Start of Selected text

On Friday 14 June 2002 08:33 pm, you wrote:
> On Fri, Jun 14, 2002 at 04:31:00PM -0400, Bill Jonas wrote:
> > On Fri, Jun 14, 2002 at 04:26:56PM -0400, Walt Mankowski wrote:
> > > Or you can call system(3).
> >
> > Oh, right, there's that too, which is nicer and takes care of all that
> > for you.  Can you tell I don't really do C all that much? ;-)
>
> Security issues aside, don't forget that files can have holes. If you
> want to be sophisticated about copying, you have to look at inodes and
> stuff.
>
>     /* Won't compile without correcting syntax */
>     FILE *fp = fopen("/tmp/foo", "w");
>     fputc('a', fp);
>     fseek(fp, 10000000, SEEK_CUR);
>     fputc('b', fp);
>     fclose(fp);
>
> I wrote two bytes, used two blocks (not counting inode, directory,
> your copy could make a 10 MB file.

End of Selected text
Start of Information supplied

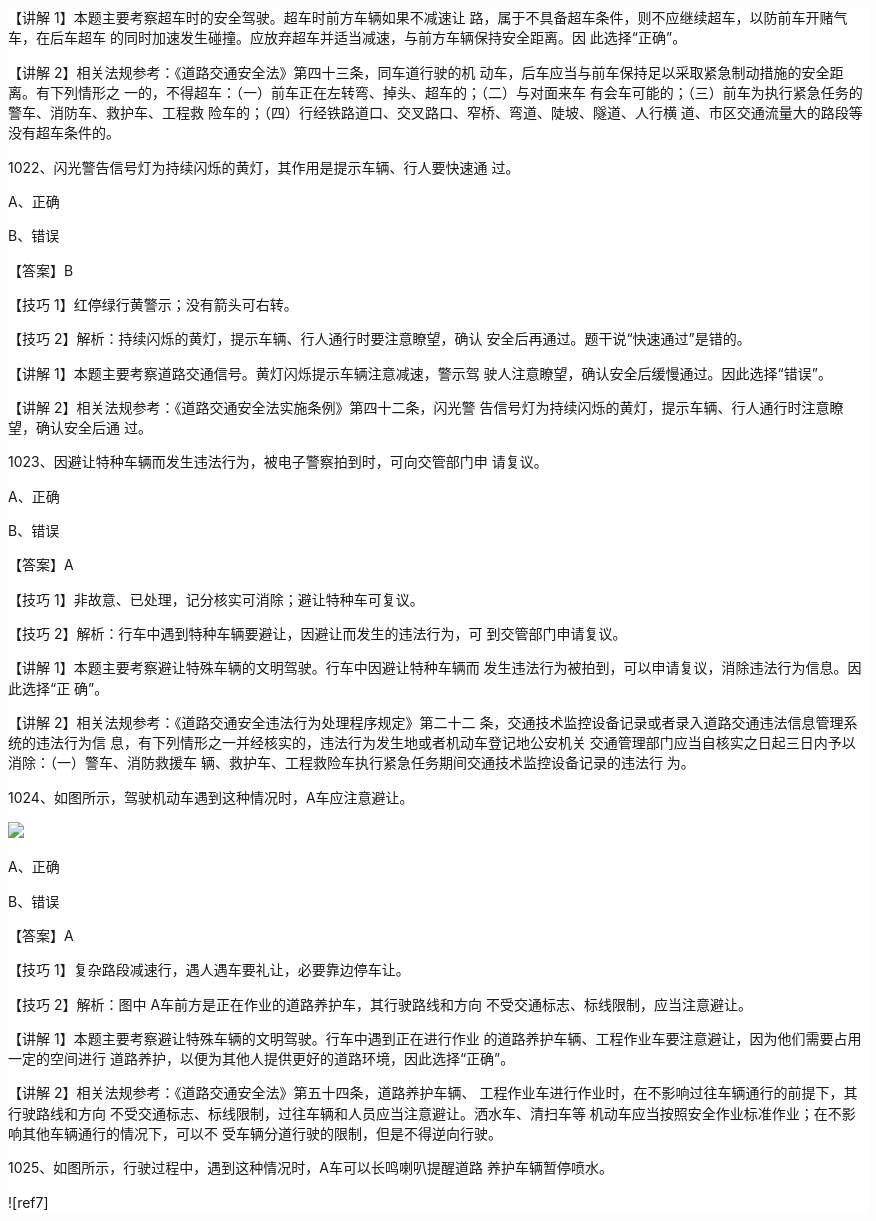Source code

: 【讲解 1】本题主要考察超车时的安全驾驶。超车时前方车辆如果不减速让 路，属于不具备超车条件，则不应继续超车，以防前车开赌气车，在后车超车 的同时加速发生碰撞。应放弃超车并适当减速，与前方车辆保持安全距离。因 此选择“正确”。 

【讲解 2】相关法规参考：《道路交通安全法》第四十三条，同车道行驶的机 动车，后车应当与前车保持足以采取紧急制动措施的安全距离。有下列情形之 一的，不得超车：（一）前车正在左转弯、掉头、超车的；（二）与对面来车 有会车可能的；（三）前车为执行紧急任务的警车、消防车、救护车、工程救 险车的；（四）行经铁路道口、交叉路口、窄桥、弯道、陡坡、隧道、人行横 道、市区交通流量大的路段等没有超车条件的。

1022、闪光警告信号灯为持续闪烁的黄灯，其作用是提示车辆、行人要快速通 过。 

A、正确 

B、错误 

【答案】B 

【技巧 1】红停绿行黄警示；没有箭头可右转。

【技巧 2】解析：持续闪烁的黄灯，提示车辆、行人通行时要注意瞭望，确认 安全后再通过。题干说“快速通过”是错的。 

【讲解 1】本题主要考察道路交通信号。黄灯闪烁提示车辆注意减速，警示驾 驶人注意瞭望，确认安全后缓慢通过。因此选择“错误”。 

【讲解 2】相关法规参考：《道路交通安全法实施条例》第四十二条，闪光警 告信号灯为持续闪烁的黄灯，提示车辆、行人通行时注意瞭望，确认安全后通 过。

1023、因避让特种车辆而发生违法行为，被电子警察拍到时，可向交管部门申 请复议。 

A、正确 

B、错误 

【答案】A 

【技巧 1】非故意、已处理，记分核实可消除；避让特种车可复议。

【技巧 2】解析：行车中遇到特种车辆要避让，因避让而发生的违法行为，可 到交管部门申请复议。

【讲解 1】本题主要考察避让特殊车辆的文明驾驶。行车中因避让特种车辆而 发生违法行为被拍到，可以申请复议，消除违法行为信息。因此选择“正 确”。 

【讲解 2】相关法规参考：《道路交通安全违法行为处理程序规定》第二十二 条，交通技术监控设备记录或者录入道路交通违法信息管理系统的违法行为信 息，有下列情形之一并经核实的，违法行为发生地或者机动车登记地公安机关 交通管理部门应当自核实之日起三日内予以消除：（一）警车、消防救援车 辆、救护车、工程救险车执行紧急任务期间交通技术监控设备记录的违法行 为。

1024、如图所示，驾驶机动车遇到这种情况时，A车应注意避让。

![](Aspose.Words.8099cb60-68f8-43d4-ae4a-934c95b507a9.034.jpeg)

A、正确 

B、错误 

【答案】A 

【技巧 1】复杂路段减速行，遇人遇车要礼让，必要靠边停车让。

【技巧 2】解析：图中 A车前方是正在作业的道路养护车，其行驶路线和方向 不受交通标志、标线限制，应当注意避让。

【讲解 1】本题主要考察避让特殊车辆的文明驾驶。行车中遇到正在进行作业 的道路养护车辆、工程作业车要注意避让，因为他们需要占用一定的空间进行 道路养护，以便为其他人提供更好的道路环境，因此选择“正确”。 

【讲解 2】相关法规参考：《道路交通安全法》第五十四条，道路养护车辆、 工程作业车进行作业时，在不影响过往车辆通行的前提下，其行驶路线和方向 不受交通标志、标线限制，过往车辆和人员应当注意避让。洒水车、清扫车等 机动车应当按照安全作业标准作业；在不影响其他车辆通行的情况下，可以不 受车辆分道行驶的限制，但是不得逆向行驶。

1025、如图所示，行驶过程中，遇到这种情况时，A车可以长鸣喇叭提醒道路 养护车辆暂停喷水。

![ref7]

End of Information supplied

• **Tasks to carry out**
1) Rewrite the email thread about copying files in C, starting with "On Friday 14" and going on through "can call system(3).", replacing "wrote" with "posted".
2) Answer these questions about the email thread on copying files in C:
(a) In the thread, which call does Walt Mankowski suggest using?
(b) In the example code, what path is opened for writing?
(c) How many bytes does the writer say were written?

• **Results by task**
1)
On Friday 14 June 2002 08:33 pm, you posted:
> On Fri, Jun 14, 2002 at 04:31:00PM -0400, Bill Jonas posted:
> > On Fri, Jun 14, 2002 at 04:26:56PM -0400, Walt Mankowski posted:
> > > Or you can call system(3).

2)
(a) system(3)
(b) /tmp/foo
(c) Two